▶ [LAS TAREAS]:
(a) Según el texto sobre el Derecho de Ginebra, ¿en qué fecha se celebró el primer tratado, que se centró en los militares heridos en campaña?
(b) Reanuda el texto sobre el Derecho de Ginebra desde el punto en que termina.

▶ [TEXTO PROPORCIONADO]:

▶

Equilibrio urgente y necesario

Eric Tremolada
Dr. En Derecho Internacional y relaciones Int.

El mes de agosto y la ciudad de Ginebra han sido importantes en la evolución de las obligaciones internacionales que regulan la protección de las personas que no participan o han dejado de hacerlo en las hostilidades, como los civiles, los heridos, los náufragos y los prisioneros de guerra. De ahí que se hable de un Derecho de Ginebra -fruto de las convenciones firmadas en esa ciudad- con el objetivo de garantizar un trato humano a estas personas y limitar los sufrimientos durante los conflictos armados.

Hace 160 años, el 22 de agosto de 1864, se celebró el primer tratado de estos que se centró en mejorar la suerte de los militares heridos en campaña, y hace 75 años, un 12 de agosto, se celebraron cuatro convenios: El que mejora la protección de los heridos y enfermos de las fuerzas armadas en campaña; el que hace lo propio, incluidos náufragos en las fuerzas armadas del mar; el que regula el tratamiento de los prisioneros de guerra, y el que en los tiempos que corren parece que todos olvidan, el de protección de personas civiles en tiempos de guerra.

La importancia de recordar los aniversarios de este derecho internacional de carácter humanitario, es el evitar que siga siendo ignorado, menospreciado y socavado por todo tipo de fuerzas, que tras sus objetivos y estrategias, no ven la necesidad de respetar las reglas de la guerra. No obstante, la aplicación del derecho internacional es una tarea sumamemente compleja que involucra a los Estados, a las organizaciones y tribunales internacionales, y a las comisiones y comités internacionales.

◀

▶ [INFORMACIÓN REGISTRADA]:
▶

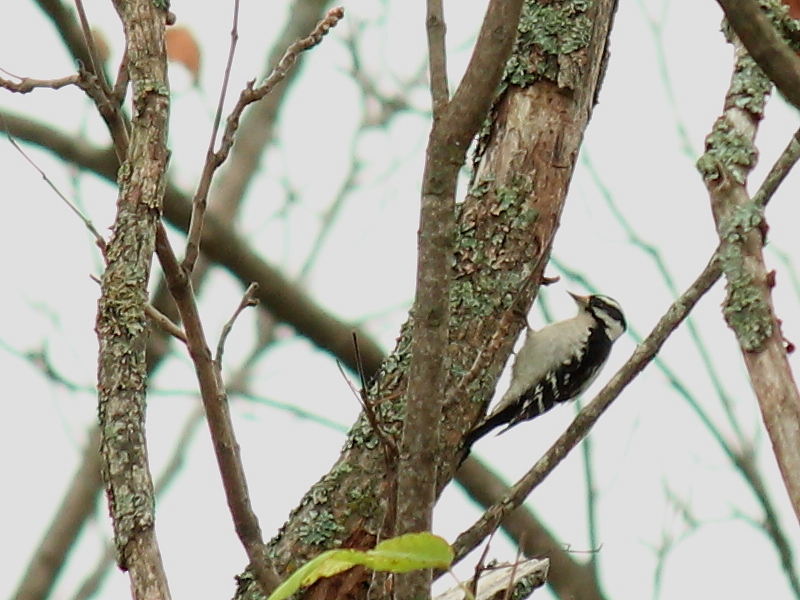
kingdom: Animalia
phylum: Chordata
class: Aves
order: Piciformes
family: Picidae
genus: Dryobates
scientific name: Dryobates pubescens
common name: Downy woodpecker
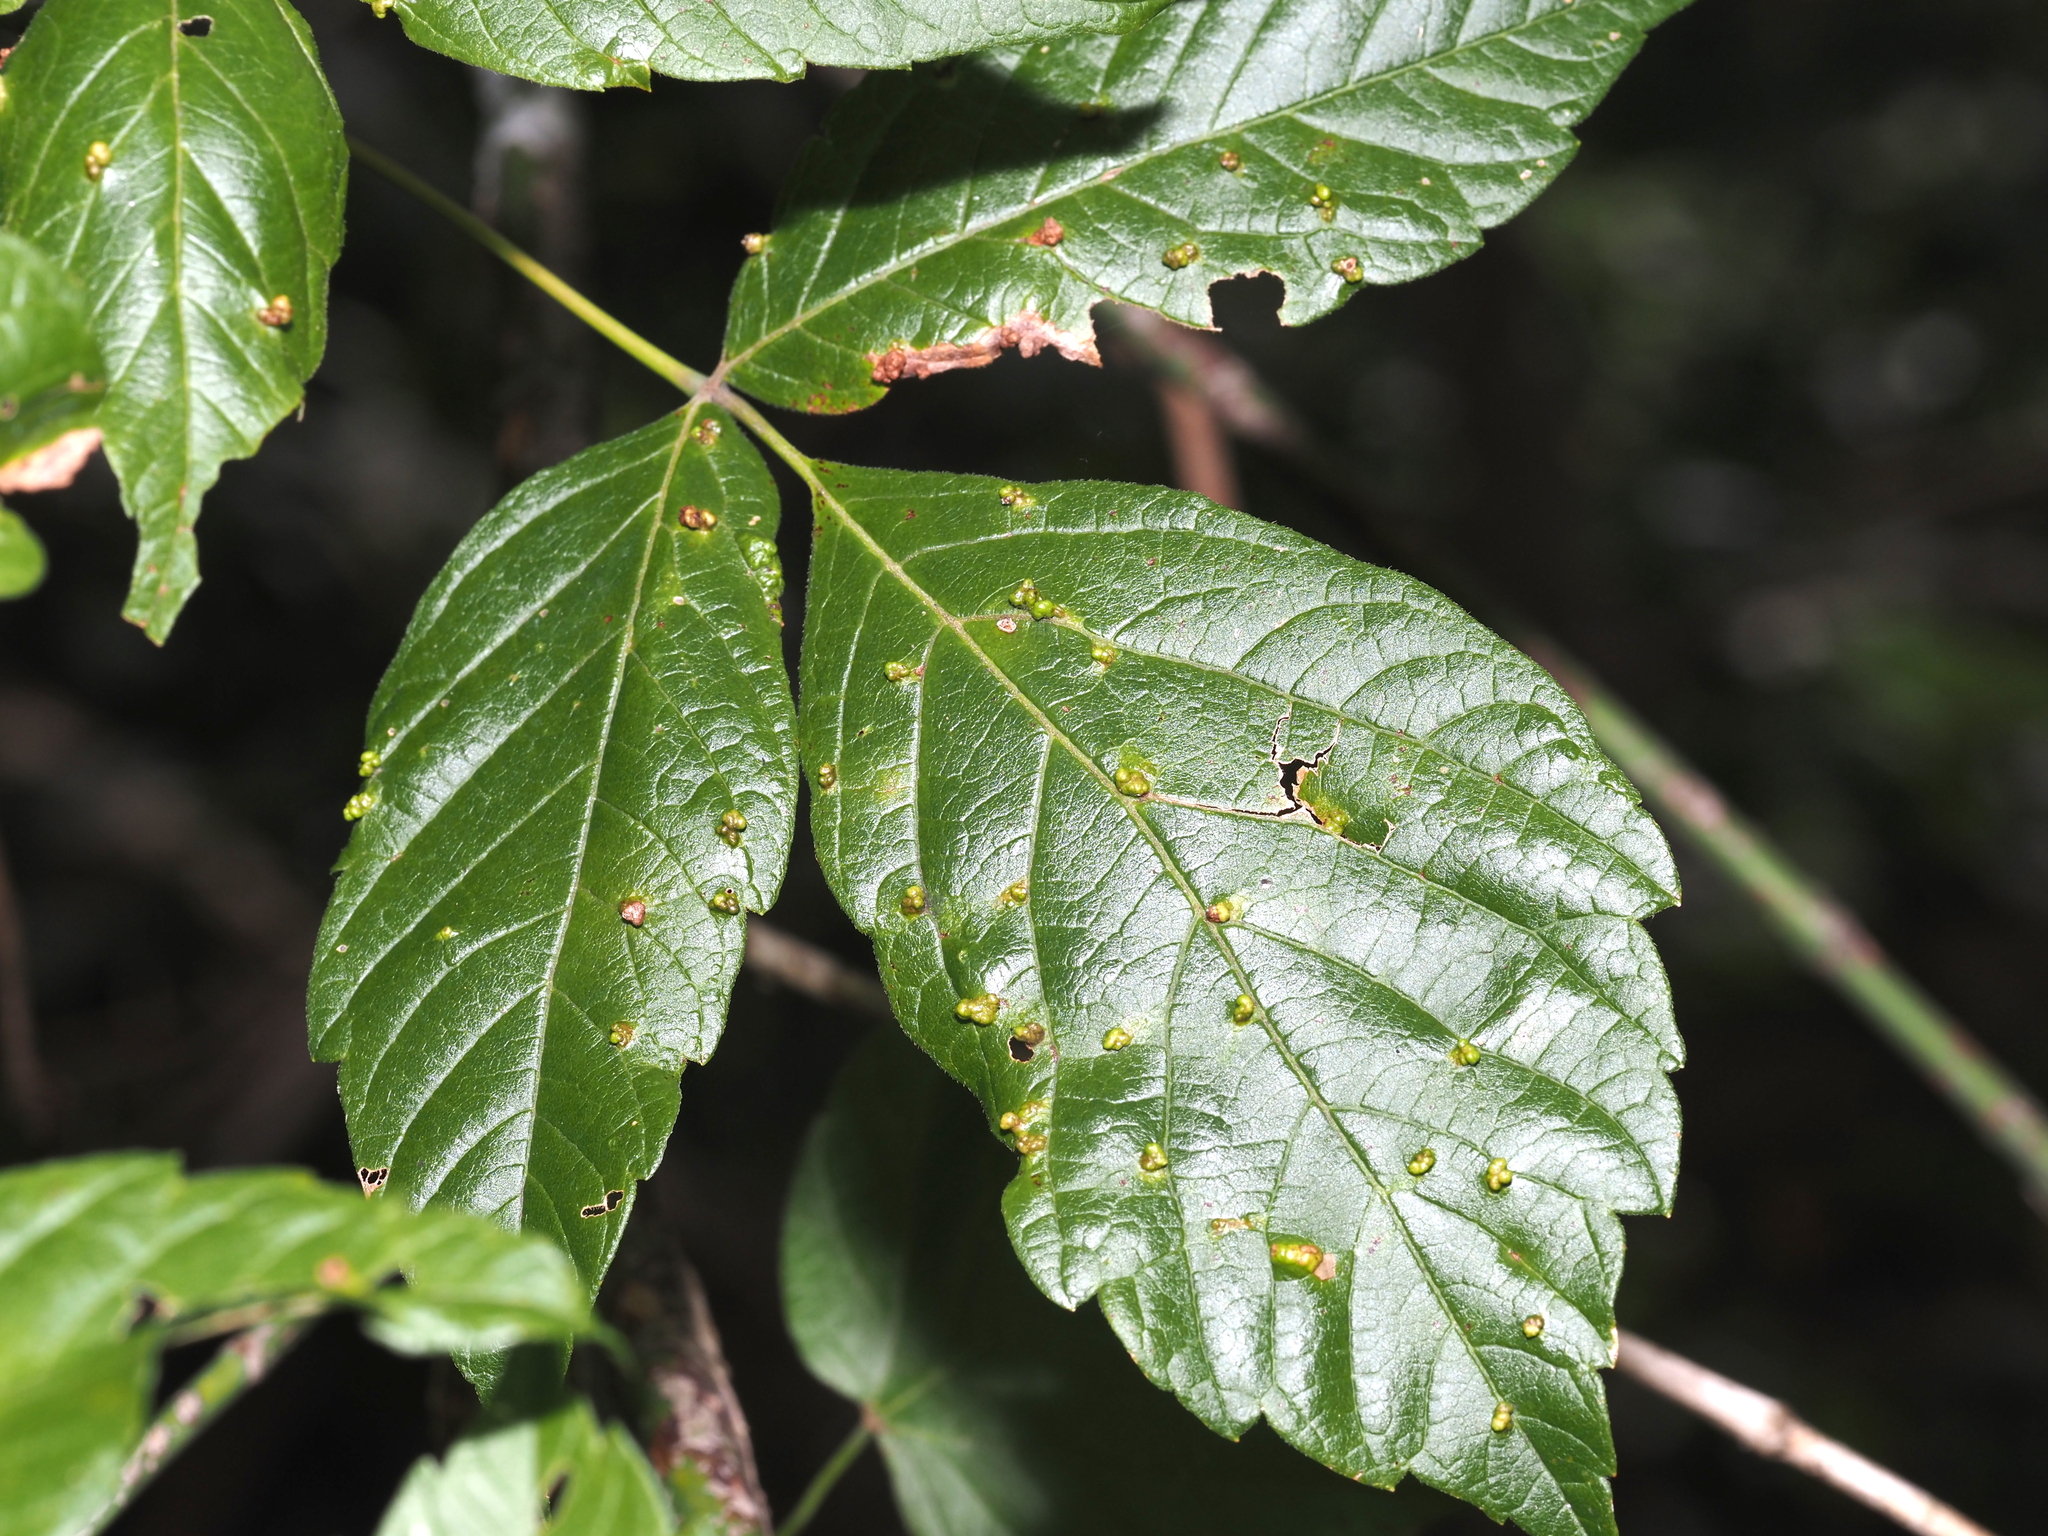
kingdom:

◀

▶ [LAS RESPUESTAS]:
(a) El 22 de agosto de 1864.

(b)
Tarea que no es efectiva mientras los Estados -como actores protagónicos del sistema internacional- no asuman su deber de cumplir las obligaciones internacionales que han consentido y garanticen que su legislación nacional esté en consonancia con estas. Poco sirve que las organizaciones internacionales, los tribunales y los comités promuevan el respeto, la aplicación y adopten decisiones en ese sentido, si los Estados priorizan sus intereses y propósitos frente a la obligación internacional que, por cierto, no siempre encuentra reflejo en el ordenamiento interno.

Además, no podemos perder de vista que la debilidad, y poca eficacia de los mecanismos de aplicación del derecho internacional, es fruto de la desconfianza y resistencia de los Estados que los crearon, en muchos casos sin posibilidad de sanciones o sin consecuencias significativas. Como se lo explicó Albert Einstein a Sigmund Freud en su famoso intercambio epistolar de 1932, que recordamos en esta columna en dos ocasiones en junio pasado, seguimos muy lejos de conferir autoridad real e indiscutible a una organización supraestatal que garantice el sometimiento absoluto al derecho, toda vez que los Estados se resisten al “abandono incondicional de una parte de su libertad de acción o, dicho de otro modo, de su soberanía”. Entendía que esto obedecía a la apetencia de poder que se opone a cualquier limitación de la soberanía, debido a que ese “apetito” se nutre de aspiraciones puramente materiales y económicas.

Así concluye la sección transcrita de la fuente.